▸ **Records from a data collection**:
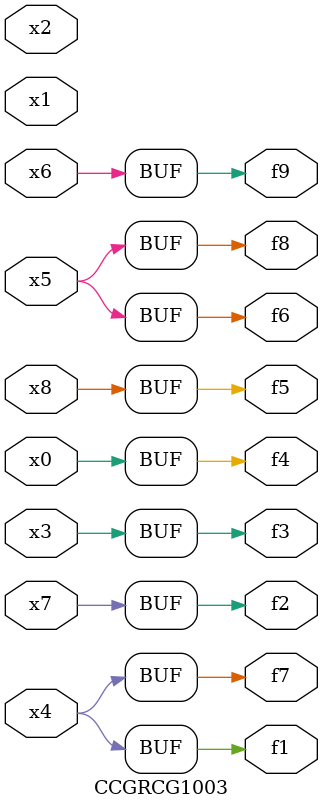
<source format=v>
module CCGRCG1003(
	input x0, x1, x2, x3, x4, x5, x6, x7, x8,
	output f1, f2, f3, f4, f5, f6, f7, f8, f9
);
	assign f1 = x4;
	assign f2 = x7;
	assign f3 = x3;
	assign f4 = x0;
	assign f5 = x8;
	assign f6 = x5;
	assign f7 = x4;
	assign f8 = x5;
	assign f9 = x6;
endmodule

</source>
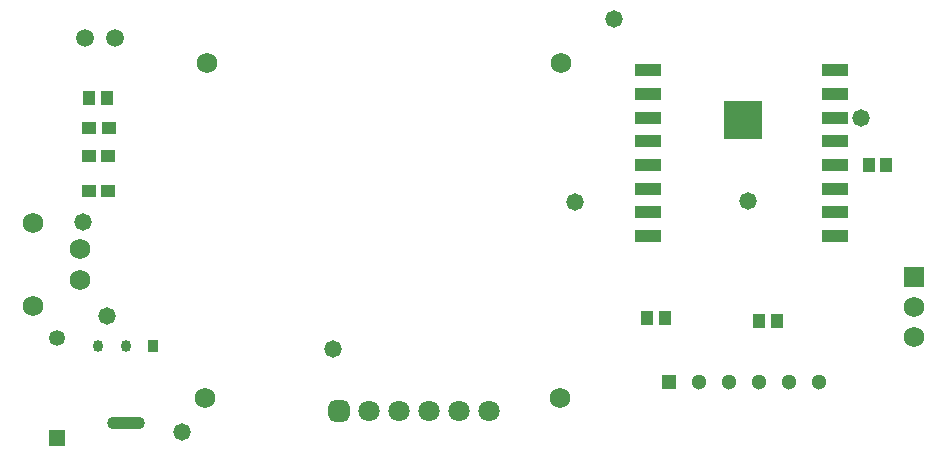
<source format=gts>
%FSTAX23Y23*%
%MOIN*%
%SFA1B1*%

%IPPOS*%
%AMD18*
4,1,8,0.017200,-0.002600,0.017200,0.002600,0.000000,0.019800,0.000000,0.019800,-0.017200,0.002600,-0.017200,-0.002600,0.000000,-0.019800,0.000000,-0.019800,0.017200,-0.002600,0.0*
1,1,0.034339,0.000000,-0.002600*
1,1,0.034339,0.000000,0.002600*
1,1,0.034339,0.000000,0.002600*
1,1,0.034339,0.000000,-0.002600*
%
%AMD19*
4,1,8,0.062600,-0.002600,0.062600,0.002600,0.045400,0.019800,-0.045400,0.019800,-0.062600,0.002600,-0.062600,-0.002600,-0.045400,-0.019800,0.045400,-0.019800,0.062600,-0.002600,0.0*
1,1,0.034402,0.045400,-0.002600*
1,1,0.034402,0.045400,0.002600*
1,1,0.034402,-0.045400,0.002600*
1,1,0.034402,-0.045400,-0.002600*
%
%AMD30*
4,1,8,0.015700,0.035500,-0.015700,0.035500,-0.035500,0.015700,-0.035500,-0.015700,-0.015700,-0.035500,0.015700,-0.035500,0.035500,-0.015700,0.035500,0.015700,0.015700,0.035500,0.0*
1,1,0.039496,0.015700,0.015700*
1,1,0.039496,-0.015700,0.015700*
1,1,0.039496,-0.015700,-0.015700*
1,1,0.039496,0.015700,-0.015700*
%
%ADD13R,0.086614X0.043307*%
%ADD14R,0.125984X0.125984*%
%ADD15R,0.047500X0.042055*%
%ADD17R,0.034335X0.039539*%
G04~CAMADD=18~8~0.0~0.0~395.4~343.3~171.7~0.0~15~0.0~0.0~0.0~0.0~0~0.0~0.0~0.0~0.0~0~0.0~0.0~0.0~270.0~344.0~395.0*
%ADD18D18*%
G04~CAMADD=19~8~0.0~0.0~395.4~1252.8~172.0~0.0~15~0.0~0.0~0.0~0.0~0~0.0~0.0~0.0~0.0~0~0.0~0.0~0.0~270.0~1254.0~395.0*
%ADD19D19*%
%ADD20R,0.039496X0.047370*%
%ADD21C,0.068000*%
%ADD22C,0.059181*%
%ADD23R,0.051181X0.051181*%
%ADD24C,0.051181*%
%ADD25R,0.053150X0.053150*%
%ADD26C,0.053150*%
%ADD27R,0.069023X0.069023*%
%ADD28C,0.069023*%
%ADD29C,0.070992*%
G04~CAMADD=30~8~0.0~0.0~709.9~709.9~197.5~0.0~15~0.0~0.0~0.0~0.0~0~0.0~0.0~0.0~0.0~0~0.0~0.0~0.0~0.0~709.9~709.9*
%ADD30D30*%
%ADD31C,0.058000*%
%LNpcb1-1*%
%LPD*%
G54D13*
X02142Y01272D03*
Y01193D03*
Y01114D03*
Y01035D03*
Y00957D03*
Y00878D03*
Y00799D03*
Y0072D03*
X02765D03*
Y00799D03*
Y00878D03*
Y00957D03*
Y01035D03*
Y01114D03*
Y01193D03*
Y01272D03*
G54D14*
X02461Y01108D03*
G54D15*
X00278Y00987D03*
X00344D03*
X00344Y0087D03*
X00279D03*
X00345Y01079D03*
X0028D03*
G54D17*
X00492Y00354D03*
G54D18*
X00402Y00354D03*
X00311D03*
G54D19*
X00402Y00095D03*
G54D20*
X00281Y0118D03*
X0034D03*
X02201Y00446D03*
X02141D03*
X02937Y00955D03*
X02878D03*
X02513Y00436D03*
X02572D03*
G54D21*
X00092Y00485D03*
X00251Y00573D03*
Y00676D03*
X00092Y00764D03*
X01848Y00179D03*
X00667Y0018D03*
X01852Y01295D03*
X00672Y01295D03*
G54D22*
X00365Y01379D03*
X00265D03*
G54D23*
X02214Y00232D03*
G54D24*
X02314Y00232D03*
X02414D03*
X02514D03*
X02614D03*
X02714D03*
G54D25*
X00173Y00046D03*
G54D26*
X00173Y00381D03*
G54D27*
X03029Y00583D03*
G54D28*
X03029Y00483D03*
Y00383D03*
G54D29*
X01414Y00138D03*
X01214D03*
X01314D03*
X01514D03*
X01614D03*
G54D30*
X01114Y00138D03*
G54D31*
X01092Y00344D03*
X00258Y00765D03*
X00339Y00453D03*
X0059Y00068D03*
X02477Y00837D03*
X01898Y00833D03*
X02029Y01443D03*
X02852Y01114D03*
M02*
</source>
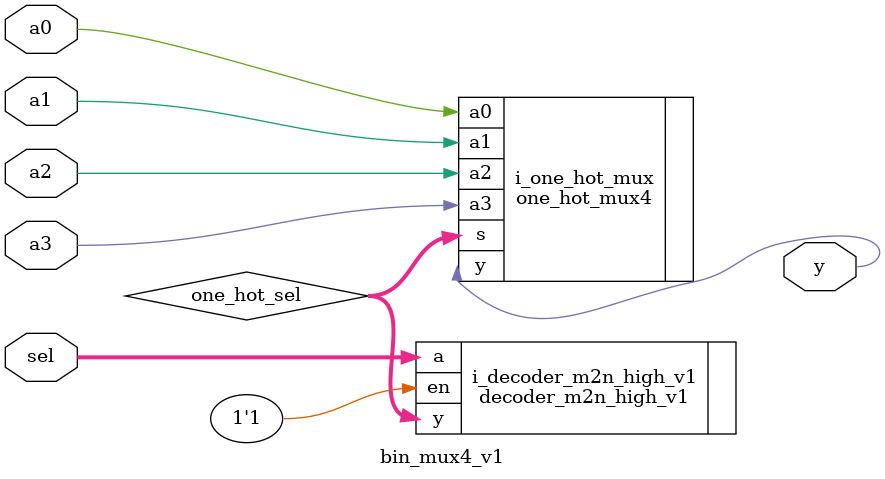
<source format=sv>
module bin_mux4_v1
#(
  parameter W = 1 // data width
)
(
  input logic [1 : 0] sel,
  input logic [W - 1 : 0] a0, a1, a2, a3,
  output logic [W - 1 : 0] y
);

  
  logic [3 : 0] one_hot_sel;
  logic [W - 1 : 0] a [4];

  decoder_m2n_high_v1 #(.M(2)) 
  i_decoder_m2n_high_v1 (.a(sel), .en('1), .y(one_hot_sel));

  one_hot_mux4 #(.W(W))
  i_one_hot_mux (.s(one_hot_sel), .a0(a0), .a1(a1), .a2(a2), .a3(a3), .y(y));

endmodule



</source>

==

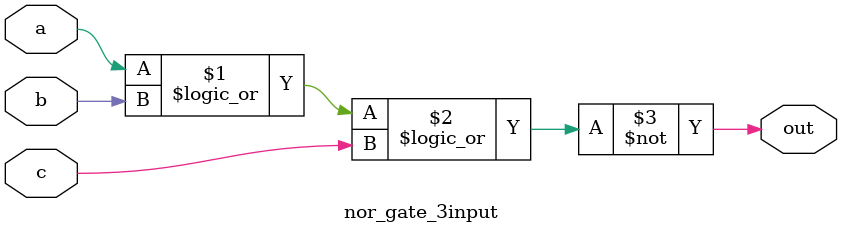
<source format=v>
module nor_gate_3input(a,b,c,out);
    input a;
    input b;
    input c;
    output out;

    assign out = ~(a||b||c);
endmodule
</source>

▸ **What is expected**: Each line of the records that holds the word "CAMADD" should be copied out.

▸ **Exercise response**:
G04~CAMADD=18~8~0.0~0.0~395.4~343.3~171.7~0.0~15~0.0~0.0~0.0~0.0~0~0.0~0.0~0.0~0.0~0~0.0~0.0~0.0~270.0~344.0~395.0*
G04~CAMADD=19~8~0.0~0.0~395.4~1252.8~172.0~0.0~15~0.0~0.0~0.0~0.0~0~0.0~0.0~0.0~0.0~0~0.0~0.0~0.0~270.0~1254.0~395.0*
G04~CAMADD=30~8~0.0~0.0~709.9~709.9~197.5~0.0~15~0.0~0.0~0.0~0.0~0~0.0~0.0~0.0~0.0~0~0.0~0.0~0.0~0.0~709.9~709.9*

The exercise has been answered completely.